Automated Planning and Scheduling - Overview

Overview

Given a description of the possible initial states of the world, a description of the desired goals, and a description of a set of possible actions, the planning problem is to find a plan that is guaranteed (from any of the initial states) to generate a sequence of actions that leads to one of the goal states.

The difficulty of planning is dependent on the simplifying assumptions employed. Several classes of planning problems can be identified depending on the properties the problems have in several dimensions.

  • Are the actions deterministic or nondeterministic? For nondeterministic actions, are the associated probabilities available?
  • Are the state variables discrete or continuous? If they are discrete, do they have only a finite number of possible values?
  • Can the current state be observed unambiguously? There can be full observability and partial observability.
  • How many initial states are there, one or arbitrarily many?
  • Do actions have a duration?
  • Can several actions be taken concurrently, or is only one action possible at a time?
  • Is the objective of a plan to reach a designated goal state, or to maximize a reward function?
  • Is there only one agent or are there several agents? Are the agents cooperative or selfish? Do all of the agents construct their own plans separately, or are the plans constructed centrally for all agents?

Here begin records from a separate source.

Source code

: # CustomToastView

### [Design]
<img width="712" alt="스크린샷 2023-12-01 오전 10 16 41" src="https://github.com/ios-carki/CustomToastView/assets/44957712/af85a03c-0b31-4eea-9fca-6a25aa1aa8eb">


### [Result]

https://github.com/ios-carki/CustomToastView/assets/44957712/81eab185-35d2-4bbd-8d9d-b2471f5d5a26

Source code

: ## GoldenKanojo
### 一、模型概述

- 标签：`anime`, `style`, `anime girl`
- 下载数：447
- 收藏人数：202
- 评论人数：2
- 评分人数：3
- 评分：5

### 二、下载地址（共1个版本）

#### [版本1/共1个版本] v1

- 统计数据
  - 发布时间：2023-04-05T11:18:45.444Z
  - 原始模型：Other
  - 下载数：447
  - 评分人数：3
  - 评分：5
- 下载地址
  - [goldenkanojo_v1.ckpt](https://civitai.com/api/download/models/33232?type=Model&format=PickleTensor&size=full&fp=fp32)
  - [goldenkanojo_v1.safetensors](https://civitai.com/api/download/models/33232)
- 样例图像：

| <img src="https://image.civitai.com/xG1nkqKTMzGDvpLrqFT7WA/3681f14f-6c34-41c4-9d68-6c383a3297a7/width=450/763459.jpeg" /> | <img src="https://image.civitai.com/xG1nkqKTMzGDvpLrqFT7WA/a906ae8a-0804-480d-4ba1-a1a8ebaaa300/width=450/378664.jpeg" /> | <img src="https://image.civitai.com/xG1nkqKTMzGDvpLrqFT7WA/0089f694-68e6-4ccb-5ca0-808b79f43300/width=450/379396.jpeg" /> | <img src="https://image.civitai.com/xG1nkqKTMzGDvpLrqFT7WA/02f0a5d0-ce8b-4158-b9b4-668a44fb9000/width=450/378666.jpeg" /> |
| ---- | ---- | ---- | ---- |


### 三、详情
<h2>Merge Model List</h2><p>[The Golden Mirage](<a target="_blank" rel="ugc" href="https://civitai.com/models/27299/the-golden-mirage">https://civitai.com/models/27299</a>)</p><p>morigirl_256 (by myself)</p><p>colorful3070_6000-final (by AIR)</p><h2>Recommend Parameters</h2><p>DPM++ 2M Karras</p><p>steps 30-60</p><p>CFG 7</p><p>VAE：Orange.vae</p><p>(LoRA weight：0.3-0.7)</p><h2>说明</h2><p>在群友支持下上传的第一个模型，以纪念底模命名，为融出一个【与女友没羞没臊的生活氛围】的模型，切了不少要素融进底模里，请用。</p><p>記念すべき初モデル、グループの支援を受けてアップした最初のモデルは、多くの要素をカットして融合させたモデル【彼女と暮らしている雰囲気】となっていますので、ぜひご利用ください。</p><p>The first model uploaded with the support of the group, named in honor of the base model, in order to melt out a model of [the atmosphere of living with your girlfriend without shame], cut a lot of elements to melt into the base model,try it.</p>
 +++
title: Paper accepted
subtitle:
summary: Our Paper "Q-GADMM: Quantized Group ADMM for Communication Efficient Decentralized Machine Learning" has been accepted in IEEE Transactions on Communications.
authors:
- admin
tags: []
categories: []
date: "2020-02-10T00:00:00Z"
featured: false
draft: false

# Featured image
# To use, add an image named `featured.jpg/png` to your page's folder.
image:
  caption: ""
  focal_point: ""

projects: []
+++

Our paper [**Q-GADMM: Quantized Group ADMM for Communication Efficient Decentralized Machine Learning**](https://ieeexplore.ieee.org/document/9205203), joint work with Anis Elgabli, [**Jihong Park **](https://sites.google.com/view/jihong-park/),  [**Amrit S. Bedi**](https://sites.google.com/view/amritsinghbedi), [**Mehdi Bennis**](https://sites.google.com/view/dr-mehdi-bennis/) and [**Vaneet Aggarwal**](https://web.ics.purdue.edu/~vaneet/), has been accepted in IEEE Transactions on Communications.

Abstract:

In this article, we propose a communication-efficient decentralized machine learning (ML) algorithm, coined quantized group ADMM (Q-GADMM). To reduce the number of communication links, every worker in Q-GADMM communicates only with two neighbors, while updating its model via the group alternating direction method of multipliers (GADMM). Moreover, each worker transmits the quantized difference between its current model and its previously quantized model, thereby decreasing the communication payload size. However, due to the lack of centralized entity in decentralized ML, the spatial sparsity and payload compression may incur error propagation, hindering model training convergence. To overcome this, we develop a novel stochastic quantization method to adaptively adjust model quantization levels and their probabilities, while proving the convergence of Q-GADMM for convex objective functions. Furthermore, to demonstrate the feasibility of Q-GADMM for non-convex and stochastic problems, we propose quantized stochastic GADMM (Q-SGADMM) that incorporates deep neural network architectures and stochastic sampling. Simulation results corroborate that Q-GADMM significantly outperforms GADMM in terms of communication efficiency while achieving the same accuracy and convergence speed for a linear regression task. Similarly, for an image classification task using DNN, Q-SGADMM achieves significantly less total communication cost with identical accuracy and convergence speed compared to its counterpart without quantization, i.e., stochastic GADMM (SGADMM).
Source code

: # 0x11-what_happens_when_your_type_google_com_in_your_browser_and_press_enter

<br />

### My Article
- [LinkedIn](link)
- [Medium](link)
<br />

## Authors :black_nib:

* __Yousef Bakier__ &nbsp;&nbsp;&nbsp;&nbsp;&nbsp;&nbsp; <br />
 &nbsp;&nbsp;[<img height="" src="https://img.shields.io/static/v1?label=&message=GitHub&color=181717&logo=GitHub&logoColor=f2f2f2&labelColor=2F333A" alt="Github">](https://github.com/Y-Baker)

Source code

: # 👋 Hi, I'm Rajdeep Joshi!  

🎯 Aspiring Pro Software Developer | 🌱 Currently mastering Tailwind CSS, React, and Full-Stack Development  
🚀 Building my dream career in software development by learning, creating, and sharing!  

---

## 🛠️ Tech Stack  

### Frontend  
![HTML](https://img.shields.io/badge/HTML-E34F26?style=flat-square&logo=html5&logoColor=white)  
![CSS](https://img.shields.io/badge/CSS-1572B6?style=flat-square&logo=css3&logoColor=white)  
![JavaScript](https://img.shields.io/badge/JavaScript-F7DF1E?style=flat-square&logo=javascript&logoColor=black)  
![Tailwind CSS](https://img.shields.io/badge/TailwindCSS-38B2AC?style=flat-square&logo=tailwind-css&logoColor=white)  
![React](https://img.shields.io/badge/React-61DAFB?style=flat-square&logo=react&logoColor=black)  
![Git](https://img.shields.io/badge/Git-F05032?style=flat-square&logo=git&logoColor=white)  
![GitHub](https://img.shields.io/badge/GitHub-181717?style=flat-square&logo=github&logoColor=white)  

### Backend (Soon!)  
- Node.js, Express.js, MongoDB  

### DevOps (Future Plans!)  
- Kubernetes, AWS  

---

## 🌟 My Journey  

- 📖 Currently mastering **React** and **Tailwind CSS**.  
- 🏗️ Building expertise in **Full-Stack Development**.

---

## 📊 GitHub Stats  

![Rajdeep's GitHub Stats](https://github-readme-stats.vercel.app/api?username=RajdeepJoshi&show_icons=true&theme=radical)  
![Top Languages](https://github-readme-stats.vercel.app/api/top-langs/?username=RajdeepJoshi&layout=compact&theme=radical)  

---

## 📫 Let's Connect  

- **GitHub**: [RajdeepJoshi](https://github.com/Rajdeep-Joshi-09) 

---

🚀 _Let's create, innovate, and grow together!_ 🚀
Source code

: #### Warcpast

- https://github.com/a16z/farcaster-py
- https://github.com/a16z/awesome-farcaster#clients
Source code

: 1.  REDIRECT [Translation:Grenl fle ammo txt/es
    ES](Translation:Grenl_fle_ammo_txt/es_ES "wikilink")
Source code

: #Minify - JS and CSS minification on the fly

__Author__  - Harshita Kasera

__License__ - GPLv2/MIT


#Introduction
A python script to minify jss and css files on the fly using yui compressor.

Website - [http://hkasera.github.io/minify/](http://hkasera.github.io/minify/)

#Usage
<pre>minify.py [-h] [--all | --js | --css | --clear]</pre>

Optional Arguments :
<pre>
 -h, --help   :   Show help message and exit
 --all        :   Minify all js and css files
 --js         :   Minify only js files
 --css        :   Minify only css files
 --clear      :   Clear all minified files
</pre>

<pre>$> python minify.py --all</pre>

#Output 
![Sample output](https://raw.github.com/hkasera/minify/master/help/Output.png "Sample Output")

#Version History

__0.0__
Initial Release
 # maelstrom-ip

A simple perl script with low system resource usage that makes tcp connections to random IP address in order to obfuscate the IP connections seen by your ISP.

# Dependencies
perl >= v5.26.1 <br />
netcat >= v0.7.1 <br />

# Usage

The simplest possible planning problem, known as the Classical Planning Problem, is determined by:

  • a unique known initial state,
  • durationless actions,
  • deterministic actions,
  • which can be taken only one at a time,
  • and a single agent.

Since the initial state is known unambiguously, and all actions are deterministic, the state of the world after any sequence of actions can be accurately predicted, and the question of observability is irrelevant for classical planning.

Further, plans can be defined as sequences of actions, because it is always known in advance which actions will be needed.

With nondeterministic actions or other events outside the control of the agent, the possible executions form a tree, and plans have to determine the appropriate actions for every node of the tree.

discrete-time Markov decision processes (MDP) are planning problems with:

  • durationless actions,
  • nondeterministic actions with probabilities,
  • full observability,
  • maximization of a reward function,
  • and a single agent.

When full observability is replaced by partial observability, planning corresponds to partially observable Markov decision process (POMDP).

If there are more than one agent, we have multi-agent planning, which is closely related to game theory.